> [ACTIVITY]
Rewrite the records with every "chart" replaced by "graph" and nothing else changed. Omit the pictures.

> [ENTRIES PROVIDED]
—————
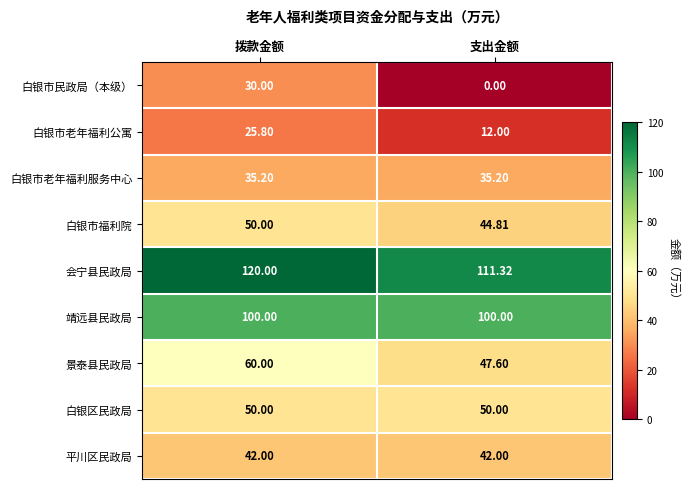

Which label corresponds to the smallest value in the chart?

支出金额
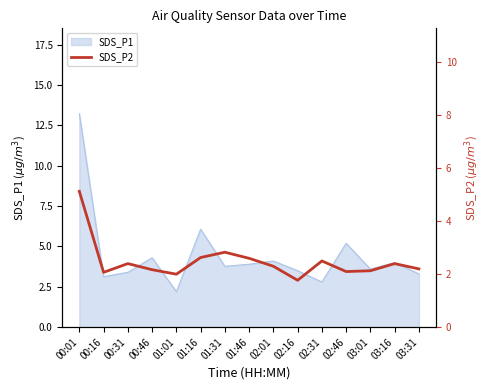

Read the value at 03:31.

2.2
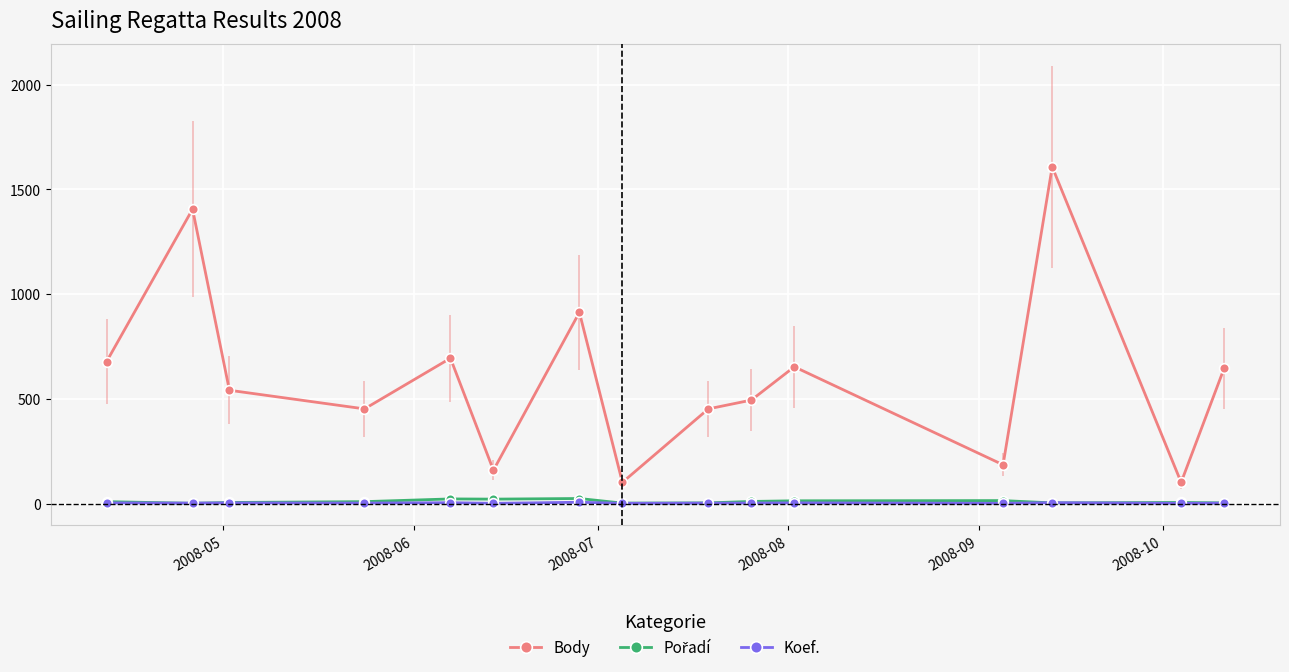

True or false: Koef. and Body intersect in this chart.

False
—————
> [ANSWER TO THIS PROBLEM]
Which label corresponds to the smallest value in the graph?

支出金额

Read the value at 03:31.

2.2

True or false: Koef. and Body intersect in this graph.

False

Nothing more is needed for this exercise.